**EXERCISE:** Reproduce the lines of the listing starting with the line that contains "她很开心，刚开始还假意拒绝两下，到后面基本都照单全收。" and going on through the line that contains "Duyarlılık etiketlerinizi oluşturduktan", both included.

**PROVIDED DATA:**
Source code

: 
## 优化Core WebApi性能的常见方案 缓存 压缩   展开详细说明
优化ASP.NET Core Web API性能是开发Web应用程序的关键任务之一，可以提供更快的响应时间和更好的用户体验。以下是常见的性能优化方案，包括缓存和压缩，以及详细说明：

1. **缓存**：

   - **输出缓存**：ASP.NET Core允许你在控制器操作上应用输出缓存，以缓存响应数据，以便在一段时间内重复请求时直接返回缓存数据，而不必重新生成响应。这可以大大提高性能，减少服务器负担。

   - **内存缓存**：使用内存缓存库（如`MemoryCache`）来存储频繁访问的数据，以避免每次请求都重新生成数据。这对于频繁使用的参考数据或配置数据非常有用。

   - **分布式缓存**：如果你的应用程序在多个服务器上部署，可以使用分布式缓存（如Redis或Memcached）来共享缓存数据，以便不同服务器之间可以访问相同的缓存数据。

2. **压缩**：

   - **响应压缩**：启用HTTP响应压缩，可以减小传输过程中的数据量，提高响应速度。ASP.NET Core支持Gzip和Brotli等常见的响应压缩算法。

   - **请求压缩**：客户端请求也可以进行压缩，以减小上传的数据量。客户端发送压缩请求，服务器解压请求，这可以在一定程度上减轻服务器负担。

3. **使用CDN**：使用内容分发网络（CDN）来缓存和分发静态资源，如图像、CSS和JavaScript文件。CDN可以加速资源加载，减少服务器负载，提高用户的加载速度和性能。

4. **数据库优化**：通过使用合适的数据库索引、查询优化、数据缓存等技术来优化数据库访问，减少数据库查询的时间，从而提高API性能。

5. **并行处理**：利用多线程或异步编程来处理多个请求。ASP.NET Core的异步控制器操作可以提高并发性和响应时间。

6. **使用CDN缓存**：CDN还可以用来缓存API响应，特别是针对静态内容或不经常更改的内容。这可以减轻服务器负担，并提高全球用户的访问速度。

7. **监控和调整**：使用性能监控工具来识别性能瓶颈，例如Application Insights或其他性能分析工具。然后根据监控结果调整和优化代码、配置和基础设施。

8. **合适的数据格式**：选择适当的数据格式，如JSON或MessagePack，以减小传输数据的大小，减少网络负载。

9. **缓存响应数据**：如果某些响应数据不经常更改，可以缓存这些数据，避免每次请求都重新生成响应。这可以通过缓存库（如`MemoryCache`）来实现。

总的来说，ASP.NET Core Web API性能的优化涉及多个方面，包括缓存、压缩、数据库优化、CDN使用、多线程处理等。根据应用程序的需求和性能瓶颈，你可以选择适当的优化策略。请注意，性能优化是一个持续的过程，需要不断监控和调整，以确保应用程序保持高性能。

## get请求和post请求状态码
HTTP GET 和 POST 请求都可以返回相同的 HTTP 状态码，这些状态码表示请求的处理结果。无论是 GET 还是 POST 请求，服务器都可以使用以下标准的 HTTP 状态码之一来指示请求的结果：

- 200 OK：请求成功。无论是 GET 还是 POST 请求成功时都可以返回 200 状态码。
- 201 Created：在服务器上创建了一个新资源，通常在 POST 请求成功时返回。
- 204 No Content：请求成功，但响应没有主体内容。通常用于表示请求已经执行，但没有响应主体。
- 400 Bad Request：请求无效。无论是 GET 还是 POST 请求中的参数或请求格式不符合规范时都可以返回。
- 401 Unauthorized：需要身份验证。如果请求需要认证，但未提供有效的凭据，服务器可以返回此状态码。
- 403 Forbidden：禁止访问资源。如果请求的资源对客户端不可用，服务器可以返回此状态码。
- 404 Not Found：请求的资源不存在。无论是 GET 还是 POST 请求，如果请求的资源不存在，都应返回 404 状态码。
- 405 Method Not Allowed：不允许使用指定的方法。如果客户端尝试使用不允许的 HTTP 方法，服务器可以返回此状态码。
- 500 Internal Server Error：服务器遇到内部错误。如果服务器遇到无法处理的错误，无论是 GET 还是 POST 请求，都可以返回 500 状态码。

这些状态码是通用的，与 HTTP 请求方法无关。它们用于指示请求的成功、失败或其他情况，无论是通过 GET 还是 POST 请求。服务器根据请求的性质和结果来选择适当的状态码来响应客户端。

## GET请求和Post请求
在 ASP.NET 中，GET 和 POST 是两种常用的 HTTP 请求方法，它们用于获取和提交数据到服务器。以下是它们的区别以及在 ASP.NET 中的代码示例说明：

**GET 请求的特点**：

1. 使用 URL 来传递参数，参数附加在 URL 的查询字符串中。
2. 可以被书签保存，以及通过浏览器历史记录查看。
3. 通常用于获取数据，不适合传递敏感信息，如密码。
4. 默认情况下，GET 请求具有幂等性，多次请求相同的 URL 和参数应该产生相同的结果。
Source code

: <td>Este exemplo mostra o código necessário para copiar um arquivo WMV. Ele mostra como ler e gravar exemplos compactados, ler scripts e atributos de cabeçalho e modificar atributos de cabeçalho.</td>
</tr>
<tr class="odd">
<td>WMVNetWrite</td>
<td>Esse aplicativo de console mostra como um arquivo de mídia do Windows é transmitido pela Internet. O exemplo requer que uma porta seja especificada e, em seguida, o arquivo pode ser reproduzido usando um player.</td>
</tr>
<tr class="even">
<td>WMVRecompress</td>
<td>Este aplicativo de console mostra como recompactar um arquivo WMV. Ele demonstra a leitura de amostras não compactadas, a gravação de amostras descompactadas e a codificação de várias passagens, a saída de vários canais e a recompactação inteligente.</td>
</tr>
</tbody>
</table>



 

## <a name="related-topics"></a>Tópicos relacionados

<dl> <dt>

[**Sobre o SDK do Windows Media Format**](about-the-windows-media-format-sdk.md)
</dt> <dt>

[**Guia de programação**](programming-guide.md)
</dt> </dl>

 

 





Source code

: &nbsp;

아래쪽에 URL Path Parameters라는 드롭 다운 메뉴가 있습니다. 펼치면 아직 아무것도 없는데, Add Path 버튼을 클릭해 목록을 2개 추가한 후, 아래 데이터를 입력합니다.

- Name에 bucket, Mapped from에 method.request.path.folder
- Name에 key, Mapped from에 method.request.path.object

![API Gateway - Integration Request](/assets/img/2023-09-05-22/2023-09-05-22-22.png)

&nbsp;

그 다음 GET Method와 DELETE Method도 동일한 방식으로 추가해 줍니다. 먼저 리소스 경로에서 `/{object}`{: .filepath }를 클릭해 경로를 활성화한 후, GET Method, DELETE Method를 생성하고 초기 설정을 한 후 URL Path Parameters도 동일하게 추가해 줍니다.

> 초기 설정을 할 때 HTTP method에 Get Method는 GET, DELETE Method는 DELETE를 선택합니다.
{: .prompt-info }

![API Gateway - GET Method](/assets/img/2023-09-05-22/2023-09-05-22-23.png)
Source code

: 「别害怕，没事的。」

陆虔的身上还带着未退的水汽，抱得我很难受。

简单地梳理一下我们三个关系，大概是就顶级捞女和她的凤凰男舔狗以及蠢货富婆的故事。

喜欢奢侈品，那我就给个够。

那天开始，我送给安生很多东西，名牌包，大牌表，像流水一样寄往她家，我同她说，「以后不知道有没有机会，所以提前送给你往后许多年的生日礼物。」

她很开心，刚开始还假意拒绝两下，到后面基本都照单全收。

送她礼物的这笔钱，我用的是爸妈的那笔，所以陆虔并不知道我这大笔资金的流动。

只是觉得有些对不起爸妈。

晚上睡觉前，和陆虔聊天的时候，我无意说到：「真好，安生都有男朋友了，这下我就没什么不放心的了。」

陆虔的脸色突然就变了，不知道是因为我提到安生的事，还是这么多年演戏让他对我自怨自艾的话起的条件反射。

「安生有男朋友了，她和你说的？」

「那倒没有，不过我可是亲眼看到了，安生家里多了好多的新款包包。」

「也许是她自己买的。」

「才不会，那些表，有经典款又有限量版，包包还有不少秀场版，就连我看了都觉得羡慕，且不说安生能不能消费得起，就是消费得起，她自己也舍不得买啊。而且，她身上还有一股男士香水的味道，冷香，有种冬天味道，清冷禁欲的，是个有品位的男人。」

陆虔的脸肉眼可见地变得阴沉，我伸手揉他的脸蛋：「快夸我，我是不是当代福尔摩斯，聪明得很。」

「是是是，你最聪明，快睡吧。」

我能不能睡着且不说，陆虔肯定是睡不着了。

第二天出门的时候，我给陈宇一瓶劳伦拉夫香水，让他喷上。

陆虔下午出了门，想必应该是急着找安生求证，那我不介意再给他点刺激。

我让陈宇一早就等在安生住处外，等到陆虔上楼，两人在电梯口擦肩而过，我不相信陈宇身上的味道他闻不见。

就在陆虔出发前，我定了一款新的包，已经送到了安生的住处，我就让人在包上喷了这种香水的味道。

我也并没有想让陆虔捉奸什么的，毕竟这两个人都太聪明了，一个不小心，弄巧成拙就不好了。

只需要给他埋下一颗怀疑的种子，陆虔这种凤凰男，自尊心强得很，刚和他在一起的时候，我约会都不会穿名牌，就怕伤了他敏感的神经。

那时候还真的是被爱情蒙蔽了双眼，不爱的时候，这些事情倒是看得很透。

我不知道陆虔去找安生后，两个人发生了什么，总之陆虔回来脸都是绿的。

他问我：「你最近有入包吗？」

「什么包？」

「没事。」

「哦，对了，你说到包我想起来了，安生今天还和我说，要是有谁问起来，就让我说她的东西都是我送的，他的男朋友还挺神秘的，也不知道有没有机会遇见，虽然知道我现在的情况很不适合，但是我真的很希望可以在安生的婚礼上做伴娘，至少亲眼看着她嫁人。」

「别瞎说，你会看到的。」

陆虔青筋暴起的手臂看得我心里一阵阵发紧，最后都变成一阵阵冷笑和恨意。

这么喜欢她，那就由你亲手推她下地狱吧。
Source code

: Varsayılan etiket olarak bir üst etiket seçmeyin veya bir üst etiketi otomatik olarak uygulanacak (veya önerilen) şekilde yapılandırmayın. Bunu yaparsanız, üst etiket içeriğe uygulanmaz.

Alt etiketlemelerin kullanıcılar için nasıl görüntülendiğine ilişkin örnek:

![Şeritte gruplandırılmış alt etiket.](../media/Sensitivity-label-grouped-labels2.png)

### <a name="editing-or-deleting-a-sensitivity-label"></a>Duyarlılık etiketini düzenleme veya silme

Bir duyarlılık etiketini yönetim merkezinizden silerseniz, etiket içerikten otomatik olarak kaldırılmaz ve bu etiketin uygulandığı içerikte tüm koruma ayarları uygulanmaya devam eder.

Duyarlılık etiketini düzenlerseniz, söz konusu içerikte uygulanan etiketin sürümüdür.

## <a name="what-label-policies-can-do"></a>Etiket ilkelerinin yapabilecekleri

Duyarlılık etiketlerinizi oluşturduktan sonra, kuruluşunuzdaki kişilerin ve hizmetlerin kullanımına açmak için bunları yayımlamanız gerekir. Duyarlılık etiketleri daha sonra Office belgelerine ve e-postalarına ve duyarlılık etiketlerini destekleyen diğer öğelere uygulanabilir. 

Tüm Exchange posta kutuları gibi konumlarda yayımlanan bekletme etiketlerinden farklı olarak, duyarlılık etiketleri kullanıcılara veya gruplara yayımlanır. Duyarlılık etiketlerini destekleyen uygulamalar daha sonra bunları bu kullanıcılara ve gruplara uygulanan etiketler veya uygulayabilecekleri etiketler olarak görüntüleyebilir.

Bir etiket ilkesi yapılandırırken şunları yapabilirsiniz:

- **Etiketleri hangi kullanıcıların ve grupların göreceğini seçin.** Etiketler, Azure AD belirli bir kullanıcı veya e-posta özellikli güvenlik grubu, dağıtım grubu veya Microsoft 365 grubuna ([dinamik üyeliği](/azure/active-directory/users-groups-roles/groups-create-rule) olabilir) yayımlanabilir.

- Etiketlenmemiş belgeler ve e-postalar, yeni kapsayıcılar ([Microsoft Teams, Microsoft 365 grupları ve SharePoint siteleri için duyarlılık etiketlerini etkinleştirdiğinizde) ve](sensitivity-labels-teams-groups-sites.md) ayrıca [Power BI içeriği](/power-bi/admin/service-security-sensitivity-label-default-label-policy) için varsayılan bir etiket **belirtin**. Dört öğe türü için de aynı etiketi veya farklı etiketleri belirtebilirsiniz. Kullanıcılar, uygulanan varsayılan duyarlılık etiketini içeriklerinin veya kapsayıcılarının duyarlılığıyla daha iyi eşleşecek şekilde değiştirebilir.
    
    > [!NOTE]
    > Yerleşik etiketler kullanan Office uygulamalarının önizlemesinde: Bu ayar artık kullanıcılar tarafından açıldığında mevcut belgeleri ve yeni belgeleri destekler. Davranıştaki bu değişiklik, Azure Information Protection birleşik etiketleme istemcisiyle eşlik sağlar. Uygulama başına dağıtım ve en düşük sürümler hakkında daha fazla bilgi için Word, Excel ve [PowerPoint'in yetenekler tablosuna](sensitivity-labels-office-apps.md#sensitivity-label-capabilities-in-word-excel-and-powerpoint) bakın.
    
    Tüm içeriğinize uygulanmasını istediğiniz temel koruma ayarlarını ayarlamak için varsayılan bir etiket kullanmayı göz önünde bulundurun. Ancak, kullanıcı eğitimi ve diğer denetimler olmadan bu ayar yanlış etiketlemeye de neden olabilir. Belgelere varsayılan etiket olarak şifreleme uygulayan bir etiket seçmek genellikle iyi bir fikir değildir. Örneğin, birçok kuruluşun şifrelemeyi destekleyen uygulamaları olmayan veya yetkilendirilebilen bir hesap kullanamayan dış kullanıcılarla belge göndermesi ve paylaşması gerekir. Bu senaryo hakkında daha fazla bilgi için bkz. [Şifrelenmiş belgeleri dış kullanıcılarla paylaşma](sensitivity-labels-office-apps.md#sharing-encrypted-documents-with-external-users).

**ANSWER TO THE PROBLEM:**
她很开心，刚开始还假意拒绝两下，到后面基本都照单全收。

送她礼物的这笔钱，我用的是爸妈的那笔，所以陆虔并不知道我这大笔资金的流动。

只是觉得有些对不起爸妈。

晚上睡觉前，和陆虔聊天的时候，我无意说到：「真好，安生都有男朋友了，这下我就没什么不放心的了。」

陆虔的脸色突然就变了，不知道是因为我提到安生的事，还是这么多年演戏让他对我自怨自艾的话起的条件反射。

「安生有男朋友了，她和你说的？」

「那倒没有，不过我可是亲眼看到了，安生家里多了好多的新款包包。」

「也许是她自己买的。」

「才不会，那些表，有经典款又有限量版，包包还有不少秀场版，就连我看了都觉得羡慕，且不说安生能不能消费得起，就是消费得起，她自己也舍不得买啊。而且，她身上还有一股男士香水的味道，冷香，有种冬天味道，清冷禁欲的，是个有品位的男人。」

陆虔的脸肉眼可见地变得阴沉，我伸手揉他的脸蛋：「快夸我，我是不是当代福尔摩斯，聪明得很。」

「是是是，你最聪明，快睡吧。」

我能不能睡着且不说，陆虔肯定是睡不着了。

第二天出门的时候，我给陈宇一瓶劳伦拉夫香水，让他喷上。

陆虔下午出了门，想必应该是急着找安生求证，那我不介意再给他点刺激。

我让陈宇一早就等在安生住处外，等到陆虔上楼，两人在电梯口擦肩而过，我不相信陈宇身上的味道他闻不见。

就在陆虔出发前，我定了一款新的包，已经送到了安生的住处，我就让人在包上喷了这种香水的味道。

我也并没有想让陆虔捉奸什么的，毕竟这两个人都太聪明了，一个不小心，弄巧成拙就不好了。

只需要给他埋下一颗怀疑的种子，陆虔这种凤凰男，自尊心强得很，刚和他在一起的时候，我约会都不会穿名牌，就怕伤了他敏感的神经。

那时候还真的是被爱情蒙蔽了双眼，不爱的时候，这些事情倒是看得很透。

我不知道陆虔去找安生后，两个人发生了什么，总之陆虔回来脸都是绿的。

他问我：「你最近有入包吗？」

「什么包？」

「没事。」

「哦，对了，你说到包我想起来了，安生今天还和我说，要是有谁问起来，就让我说她的东西都是我送的，他的男朋友还挺神秘的，也不知道有没有机会遇见，虽然知道我现在的情况很不适合，但是我真的很希望可以在安生的婚礼上做伴娘，至少亲眼看着她嫁人。」

「别瞎说，你会看到的。」

陆虔青筋暴起的手臂看得我心里一阵阵发紧，最后都变成一阵阵冷笑和恨意。

这么喜欢她，那就由你亲手推她下地狱吧。
Source code

: Varsayılan etiket olarak bir üst etiket seçmeyin veya bir üst etiketi otomatik olarak uygulanacak (veya önerilen) şekilde yapılandırmayın. Bunu yaparsanız, üst etiket içeriğe uygulanmaz.

Alt etiketlemelerin kullanıcılar için nasıl görüntülendiğine ilişkin örnek:

![Şeritte gruplandırılmış alt etiket.](../media/Sensitivity-label-grouped-labels2.png)

### <a name="editing-or-deleting-a-sensitivity-label"></a>Duyarlılık etiketini düzenleme veya silme

Bir duyarlılık etiketini yönetim merkezinizden silerseniz, etiket içerikten otomatik olarak kaldırılmaz ve bu etiketin uygulandığı içerikte tüm koruma ayarları uygulanmaya devam eder.

Duyarlılık etiketini düzenlerseniz, söz konusu içerikte uygulanan etiketin sürümüdür.

## <a name="what-label-policies-can-do"></a>Etiket ilkelerinin yapabilecekleri

Duyarlılık etiketlerinizi oluşturduktan sonra, kuruluşunuzdaki kişilerin ve hizmetlerin kullanımına açmak için bunları yayımlamanız gerekir. Duyarlılık etiketleri daha sonra Office belgelerine ve e-postalarına ve duyarlılık etiketlerini destekleyen diğer öğelere uygulanabilir. 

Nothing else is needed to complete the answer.